4. No “frozen” prefix mechanism. The full OOPS distinguishes “frozen” prefixes (committed code that future search must extend) from “tentative” suffixes. Because our discovered programs are pure subroutines (always called as a unit, never extended), the distinction collapses; we only need the frozen-subroutine library.
5. Max n cap. We run to n=10 (1023 moves) by default and have verified through n=15 (32767 moves). The paper claims n=30 is solvable in principle (since the program is the same for all n, only the move count grows). We deliberately cap the demo at n=10 because the move-count interpretation cost grows as 2**n even though the search cost stays at zero — n=30 would interpret ~10⁹ tokens and take roughly ten minutes for a single run.
6. Probabilistic vs deterministic enumeration. Schmidhuber’s OOPS is bias-optimal under a probability distribution over programs. Our length-first deterministic enumeration is the deterministic instance that arises when all tokens have equal prior weight. We document this and use it because it makes the search trace easy to read; switching to probabilistic enumeration would not change which program is found first under a uniform prior.

Reproducibility

The CLI dumps the Python version, platform, and seed at startup and runs an independent verification pass that re-executes each frozen subroutine on its task using only the prefix of frozen subs that existed at freeze time. See Verification: block at the end of the run.

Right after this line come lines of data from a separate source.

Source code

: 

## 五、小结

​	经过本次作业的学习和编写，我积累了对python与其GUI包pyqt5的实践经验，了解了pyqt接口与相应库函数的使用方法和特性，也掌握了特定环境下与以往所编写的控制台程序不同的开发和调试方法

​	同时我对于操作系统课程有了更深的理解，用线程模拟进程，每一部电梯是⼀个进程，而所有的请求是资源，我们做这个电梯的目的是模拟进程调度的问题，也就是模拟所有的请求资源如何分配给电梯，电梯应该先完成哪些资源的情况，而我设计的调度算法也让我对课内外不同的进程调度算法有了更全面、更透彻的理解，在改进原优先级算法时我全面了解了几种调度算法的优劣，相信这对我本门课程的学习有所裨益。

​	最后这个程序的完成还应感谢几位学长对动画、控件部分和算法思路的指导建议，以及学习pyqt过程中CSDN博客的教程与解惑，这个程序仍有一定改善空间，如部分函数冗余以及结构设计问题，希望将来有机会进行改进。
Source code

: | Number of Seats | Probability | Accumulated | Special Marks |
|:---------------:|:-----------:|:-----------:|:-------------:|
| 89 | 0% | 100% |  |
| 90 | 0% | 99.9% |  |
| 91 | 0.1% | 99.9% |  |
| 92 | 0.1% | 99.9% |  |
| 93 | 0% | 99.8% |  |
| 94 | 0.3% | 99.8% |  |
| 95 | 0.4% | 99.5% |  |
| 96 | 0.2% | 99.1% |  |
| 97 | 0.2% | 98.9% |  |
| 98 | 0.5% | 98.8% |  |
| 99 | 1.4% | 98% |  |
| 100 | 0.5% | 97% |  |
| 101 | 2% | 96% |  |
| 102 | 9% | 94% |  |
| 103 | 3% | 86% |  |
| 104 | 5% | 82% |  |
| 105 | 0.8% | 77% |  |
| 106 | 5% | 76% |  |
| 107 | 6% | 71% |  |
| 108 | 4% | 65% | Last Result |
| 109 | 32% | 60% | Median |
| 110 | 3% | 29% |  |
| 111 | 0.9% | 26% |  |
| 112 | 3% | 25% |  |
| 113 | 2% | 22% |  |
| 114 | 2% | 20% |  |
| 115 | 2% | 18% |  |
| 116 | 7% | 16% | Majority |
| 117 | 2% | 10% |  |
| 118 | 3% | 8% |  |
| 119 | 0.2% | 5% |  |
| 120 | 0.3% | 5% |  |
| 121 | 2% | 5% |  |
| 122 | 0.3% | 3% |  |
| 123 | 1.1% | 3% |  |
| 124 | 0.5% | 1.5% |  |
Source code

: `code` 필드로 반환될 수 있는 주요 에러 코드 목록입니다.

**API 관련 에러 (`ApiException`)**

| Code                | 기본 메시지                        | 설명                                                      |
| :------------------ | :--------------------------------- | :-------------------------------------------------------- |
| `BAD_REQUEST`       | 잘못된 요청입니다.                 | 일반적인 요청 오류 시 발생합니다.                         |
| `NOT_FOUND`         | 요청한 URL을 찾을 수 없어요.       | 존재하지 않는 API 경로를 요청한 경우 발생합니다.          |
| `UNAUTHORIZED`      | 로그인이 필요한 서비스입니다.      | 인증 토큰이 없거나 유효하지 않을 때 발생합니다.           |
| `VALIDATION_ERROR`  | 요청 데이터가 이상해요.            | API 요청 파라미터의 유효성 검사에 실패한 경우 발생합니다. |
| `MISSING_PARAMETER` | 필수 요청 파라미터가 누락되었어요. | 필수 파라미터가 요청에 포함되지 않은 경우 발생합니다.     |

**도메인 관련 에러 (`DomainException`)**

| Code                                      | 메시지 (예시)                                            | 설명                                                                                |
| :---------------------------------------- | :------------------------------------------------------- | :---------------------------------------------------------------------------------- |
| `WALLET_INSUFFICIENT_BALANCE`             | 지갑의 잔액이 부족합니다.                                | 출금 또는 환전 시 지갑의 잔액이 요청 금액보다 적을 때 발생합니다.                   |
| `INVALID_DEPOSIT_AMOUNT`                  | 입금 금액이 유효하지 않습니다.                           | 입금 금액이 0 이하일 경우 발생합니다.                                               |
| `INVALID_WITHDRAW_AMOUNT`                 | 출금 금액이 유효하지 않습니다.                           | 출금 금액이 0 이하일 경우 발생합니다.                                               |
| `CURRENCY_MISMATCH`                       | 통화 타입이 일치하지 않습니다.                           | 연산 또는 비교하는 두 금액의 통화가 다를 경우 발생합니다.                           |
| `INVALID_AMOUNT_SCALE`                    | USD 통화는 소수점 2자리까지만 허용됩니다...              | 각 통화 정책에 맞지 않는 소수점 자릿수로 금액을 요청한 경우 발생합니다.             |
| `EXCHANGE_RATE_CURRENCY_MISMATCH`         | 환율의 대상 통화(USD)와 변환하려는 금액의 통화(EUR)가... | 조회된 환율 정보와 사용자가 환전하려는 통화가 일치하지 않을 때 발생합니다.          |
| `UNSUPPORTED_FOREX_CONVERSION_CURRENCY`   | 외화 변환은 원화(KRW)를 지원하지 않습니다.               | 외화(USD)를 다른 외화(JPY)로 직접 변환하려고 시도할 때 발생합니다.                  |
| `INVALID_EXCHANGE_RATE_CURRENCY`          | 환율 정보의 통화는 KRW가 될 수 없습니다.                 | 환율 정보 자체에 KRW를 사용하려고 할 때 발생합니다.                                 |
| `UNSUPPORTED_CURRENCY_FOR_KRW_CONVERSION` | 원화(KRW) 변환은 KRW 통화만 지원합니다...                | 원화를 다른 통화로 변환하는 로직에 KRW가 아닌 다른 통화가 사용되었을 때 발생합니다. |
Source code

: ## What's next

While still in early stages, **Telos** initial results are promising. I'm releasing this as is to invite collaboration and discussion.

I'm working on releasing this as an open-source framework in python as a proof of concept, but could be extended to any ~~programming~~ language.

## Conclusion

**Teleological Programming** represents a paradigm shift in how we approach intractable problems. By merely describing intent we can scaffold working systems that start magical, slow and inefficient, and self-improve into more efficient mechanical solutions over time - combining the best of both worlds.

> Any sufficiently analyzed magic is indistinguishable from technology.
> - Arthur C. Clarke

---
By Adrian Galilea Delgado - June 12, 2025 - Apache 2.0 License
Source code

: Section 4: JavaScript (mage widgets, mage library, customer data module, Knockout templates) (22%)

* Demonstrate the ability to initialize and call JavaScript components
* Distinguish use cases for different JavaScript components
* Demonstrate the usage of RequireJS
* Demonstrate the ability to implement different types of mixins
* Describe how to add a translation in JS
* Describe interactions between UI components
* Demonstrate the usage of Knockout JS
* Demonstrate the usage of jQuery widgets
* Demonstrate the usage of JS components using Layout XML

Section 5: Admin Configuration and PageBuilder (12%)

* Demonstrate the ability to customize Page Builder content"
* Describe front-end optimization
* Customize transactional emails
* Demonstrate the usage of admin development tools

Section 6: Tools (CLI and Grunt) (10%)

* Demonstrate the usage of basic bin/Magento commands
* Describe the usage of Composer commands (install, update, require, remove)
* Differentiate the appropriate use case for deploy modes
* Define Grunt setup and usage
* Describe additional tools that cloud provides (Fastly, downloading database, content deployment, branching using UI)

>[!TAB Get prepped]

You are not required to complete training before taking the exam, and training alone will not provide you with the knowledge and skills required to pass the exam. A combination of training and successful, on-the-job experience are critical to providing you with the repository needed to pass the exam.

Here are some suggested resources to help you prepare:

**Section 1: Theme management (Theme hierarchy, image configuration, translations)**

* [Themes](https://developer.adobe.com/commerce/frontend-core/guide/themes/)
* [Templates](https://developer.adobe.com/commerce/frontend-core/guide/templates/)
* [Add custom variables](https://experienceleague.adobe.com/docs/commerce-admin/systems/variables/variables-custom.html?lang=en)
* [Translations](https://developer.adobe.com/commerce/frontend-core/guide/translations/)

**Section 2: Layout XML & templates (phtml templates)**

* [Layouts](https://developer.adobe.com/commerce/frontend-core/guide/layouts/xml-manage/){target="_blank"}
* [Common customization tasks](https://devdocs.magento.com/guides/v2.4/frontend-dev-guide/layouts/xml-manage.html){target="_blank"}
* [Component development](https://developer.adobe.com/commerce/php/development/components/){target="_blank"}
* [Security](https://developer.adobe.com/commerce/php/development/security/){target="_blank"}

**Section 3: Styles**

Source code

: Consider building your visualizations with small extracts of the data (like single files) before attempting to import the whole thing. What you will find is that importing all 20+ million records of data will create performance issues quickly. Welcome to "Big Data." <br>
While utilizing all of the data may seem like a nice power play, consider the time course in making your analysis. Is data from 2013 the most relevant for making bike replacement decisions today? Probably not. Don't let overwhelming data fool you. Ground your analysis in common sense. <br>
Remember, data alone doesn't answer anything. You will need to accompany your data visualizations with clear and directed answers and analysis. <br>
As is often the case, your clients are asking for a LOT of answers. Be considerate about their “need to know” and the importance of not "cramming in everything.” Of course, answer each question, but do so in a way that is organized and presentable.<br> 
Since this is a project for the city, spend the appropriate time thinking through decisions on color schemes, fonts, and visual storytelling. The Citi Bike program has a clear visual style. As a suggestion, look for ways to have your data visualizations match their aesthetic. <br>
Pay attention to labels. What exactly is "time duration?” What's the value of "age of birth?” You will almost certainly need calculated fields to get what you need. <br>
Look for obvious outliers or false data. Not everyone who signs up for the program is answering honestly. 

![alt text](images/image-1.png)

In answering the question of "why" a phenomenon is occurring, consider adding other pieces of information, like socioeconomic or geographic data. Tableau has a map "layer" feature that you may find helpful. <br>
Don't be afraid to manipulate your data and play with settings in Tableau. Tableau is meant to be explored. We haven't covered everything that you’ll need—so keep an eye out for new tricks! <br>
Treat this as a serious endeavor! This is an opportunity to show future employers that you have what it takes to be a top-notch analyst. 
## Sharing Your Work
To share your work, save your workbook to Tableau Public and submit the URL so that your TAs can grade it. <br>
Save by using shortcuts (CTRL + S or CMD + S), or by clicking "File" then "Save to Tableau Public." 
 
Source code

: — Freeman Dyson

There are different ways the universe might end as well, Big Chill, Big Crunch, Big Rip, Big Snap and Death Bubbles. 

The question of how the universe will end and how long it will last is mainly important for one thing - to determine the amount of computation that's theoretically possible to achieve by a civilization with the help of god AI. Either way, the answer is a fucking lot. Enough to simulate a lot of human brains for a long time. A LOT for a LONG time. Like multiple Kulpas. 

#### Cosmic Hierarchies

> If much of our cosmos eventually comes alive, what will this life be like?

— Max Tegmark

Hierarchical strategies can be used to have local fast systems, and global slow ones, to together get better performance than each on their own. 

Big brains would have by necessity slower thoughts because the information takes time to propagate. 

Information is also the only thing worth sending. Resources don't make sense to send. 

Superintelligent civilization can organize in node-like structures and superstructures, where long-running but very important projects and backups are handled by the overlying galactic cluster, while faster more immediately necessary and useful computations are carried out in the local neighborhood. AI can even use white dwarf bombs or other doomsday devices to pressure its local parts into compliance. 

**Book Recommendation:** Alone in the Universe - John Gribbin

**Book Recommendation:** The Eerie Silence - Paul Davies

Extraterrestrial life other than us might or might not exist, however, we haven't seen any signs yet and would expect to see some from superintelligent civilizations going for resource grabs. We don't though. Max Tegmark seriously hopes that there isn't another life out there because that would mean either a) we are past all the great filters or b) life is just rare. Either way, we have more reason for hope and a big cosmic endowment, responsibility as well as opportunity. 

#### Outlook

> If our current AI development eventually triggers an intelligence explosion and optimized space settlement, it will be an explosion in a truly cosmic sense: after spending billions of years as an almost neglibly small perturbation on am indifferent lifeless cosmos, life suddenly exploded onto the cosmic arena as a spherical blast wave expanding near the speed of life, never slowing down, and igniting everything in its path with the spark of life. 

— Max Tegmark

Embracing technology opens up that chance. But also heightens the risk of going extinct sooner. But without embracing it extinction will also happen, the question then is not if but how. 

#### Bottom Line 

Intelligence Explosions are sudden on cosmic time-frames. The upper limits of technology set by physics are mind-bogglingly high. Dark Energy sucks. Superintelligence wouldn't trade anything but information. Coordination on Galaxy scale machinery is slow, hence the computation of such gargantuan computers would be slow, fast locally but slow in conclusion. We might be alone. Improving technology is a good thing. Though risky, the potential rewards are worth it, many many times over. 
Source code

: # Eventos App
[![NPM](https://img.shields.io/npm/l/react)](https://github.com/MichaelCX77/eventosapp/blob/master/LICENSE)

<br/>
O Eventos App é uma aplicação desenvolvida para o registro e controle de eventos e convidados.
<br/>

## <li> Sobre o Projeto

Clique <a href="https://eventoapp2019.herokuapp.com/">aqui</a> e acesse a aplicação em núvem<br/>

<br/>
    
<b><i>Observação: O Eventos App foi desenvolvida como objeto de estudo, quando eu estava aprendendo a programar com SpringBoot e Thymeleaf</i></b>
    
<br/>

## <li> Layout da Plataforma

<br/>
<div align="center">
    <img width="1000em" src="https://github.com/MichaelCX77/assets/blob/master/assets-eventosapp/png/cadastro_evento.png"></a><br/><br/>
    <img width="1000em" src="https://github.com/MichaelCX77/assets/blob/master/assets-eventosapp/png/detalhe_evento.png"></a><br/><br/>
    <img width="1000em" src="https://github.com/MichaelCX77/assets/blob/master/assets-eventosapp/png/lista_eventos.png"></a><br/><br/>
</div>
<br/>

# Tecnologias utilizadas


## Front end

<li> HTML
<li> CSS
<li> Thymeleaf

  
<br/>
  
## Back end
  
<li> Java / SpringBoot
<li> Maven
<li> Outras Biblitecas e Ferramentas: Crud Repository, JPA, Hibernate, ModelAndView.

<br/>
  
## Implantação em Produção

Open questions / next experiments

• Compare against pure Levin search. The point of OOPS is the speedup over plain Levin search on a sequence of related tasks. A pure-Levin baseline at n=2 finds a 6-token solver in ~3000 nodes; at n=3 it would need a ~21-token solver (4**21 ~= 4e12 candidates), which is infeasible. We document the comparison qualitatively but should add a --no-reuse flag that empirically walks into the wall at n=3 so the speedup is measurable rather than asserted.
• Run-length growth dominates wallclock at high n. Even though search is free at n >= 4, simply executing the program on n=20 takes 2**20 ~= 10⁶ token-steps. To reach Schmidhuber’s n=30 headline we’d need a faster interpreter (or a way to prove the recursive program correct without running it on a specific n). Both are interesting v2 directions.
• DSL minimality. Is 4 tokens really the smallest alphabet? Three tokens (M, one swap, C) might be enough if the swap is a 3-cycle rather than a transposition — worth trying.
• Frame save/restore as deviation. Without the implicit save/restore on C, OOPS still works but discovers a different program at every n (the previous-found program no longer reuses cleanly because the callee’s frame mutations leak into the caller). An ablation that shows the full search trace under both interpreters would clarify exactly how much of the “constant program length” claim depends on the save/restore convention.
• Comparison to a plain recursion-aware DSL. A Lisp-like DSL with explicit recursion (e.g. Y combinator, named definitions) would let n=2 discover the recursive structure directly rather than needing n=3’s second search to introduce C. Worth trying as a v2 contrast point.
• Citation gap. The original paper’s Hanoi headline is described in Schmidhuber (2004) Section 5 with most quantitative details delegated to the IDSIA tech report. Specific node counts and DSL details from the paper haven’t been re-verified here; numbers above are from this implementation.